Феофан Савельевич покопался в архивах, достал дело о разбое в Корсаково. И обнаружил в нём подробное описание ружья похищенного из дома Грунько у хозяйки, мужа которой бандиты расстреляли. Пошёл к руководству:
- Это ружье бельгийского производителя редкое и дорогое, не может принадлежать такому человеку, каким являлся мой подследственный.

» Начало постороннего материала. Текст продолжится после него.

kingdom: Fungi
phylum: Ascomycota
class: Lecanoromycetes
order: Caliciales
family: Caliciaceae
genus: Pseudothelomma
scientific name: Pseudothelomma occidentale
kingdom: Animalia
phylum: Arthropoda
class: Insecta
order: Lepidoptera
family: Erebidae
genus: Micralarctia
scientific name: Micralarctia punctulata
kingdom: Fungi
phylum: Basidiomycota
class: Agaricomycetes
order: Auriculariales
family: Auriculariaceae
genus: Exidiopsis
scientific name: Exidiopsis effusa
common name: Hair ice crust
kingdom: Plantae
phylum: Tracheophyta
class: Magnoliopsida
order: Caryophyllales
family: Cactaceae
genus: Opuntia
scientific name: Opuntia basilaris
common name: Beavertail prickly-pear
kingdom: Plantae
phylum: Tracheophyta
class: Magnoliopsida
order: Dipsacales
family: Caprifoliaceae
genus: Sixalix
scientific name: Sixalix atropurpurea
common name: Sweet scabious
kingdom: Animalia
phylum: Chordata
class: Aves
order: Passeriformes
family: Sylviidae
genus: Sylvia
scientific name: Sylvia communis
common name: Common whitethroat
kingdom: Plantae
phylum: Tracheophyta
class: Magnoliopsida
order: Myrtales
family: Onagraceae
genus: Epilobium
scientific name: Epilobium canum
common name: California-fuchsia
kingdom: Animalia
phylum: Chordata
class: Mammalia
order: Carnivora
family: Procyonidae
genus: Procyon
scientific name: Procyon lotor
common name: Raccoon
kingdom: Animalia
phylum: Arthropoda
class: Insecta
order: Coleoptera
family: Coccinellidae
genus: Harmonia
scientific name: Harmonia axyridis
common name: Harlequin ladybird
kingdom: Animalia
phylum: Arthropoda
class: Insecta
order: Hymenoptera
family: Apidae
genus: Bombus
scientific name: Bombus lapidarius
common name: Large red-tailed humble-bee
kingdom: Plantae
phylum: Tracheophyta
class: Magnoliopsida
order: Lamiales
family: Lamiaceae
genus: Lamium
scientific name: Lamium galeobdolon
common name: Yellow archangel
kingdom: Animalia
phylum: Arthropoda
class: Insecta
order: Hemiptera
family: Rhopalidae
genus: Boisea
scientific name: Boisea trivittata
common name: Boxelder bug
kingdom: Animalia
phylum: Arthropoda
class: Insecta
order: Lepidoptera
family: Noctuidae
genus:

Т ем более вскрылся такой факт, - и предъявил описание того самого похищенного ружья.
Вот с этих примет всё и началось.
- Гражданин Левин, ты вошь, паразит на теле рабочего класса, либо будешь содействовать следствию, либо пойдешь под расстрел! - Строжился Феофан, ни сколько не сомневаясь, что если его предположения верны, то именно такая дорога и ожидает его подследственного.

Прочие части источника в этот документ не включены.